▸ DATA SUPPLIED:
• • • • • • •

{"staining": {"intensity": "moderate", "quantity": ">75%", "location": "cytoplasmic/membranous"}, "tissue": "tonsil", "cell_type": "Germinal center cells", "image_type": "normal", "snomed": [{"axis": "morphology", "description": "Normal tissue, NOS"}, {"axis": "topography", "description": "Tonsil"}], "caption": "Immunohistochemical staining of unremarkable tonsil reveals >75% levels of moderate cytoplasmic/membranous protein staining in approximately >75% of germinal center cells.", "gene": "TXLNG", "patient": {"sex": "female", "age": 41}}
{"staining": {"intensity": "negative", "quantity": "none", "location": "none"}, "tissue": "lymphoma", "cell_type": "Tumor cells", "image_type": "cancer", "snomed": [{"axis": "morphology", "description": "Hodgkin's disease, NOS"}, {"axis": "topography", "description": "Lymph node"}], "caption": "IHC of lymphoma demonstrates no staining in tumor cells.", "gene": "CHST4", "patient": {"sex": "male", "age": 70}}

• • • • • • •

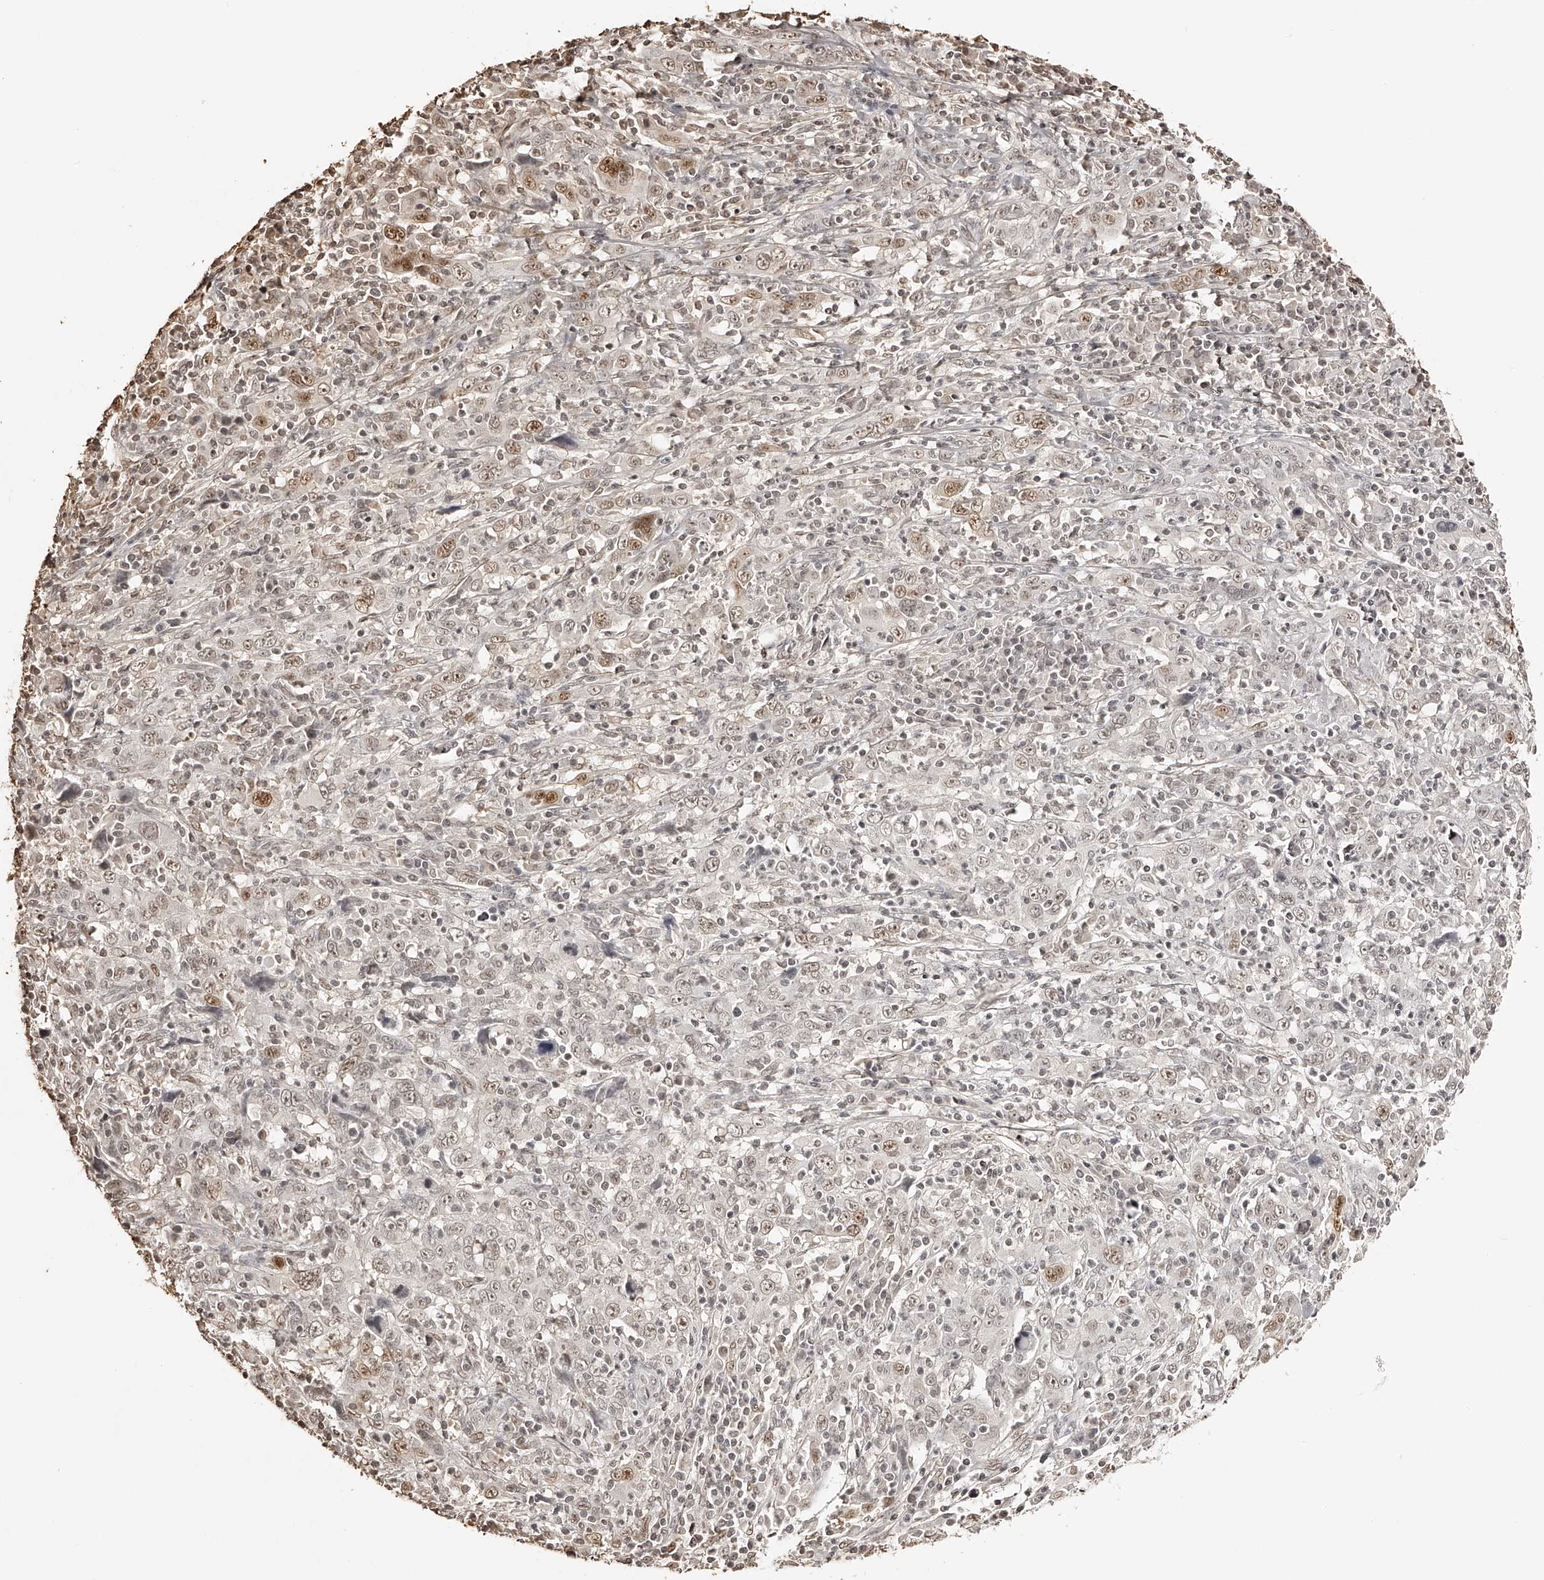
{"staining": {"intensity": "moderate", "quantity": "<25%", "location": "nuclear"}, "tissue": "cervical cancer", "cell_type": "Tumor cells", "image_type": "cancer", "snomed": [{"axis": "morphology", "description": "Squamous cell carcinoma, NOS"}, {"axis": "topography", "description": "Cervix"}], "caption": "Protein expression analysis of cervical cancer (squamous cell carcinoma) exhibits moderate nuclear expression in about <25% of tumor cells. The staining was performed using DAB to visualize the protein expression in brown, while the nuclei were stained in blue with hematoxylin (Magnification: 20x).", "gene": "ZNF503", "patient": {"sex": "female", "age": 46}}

• • • • • • •

▸ WHAT IS REQUIRED: Reproduce word for word the material above, starting with the line that has "staining of unremarkable" and stopping after the line that has "of lymphoma demonstrates".

▸ REPLY TO THE TASK:
{"staining": {"intensity": "moderate", "quantity": ">75%", "location": "cytoplasmic/membranous"}, "tissue": "tonsil", "cell_type": "Germinal center cells", "image_type": "normal", "snomed": [{"axis": "morphology", "description": "Normal tissue, NOS"}, {"axis": "topography", "description": "Tonsil"}], "caption": "Immunohistochemical staining of unremarkable tonsil reveals >75% levels of moderate cytoplasmic/membranous protein staining in approximately >75% of germinal center cells.", "gene": "TXLNG", "patient": {"sex": "female", "age": 41}}
{"staining": {"intensity": "negative", "quantity": "none", "location": "none"}, "tissue": "lymphoma", "cell_type": "Tumor cells", "image_type": "cancer", "snomed": [{"axis": "morphology", "description": "Hodgkin's disease, NOS"}, {"axis": "topography", "description": "Lymph node"}], "caption": "IHC of lymphoma demonstrates no staining in tumor cells.", "gene": "CHST4", "patient": {"sex": "male", "age": 70}}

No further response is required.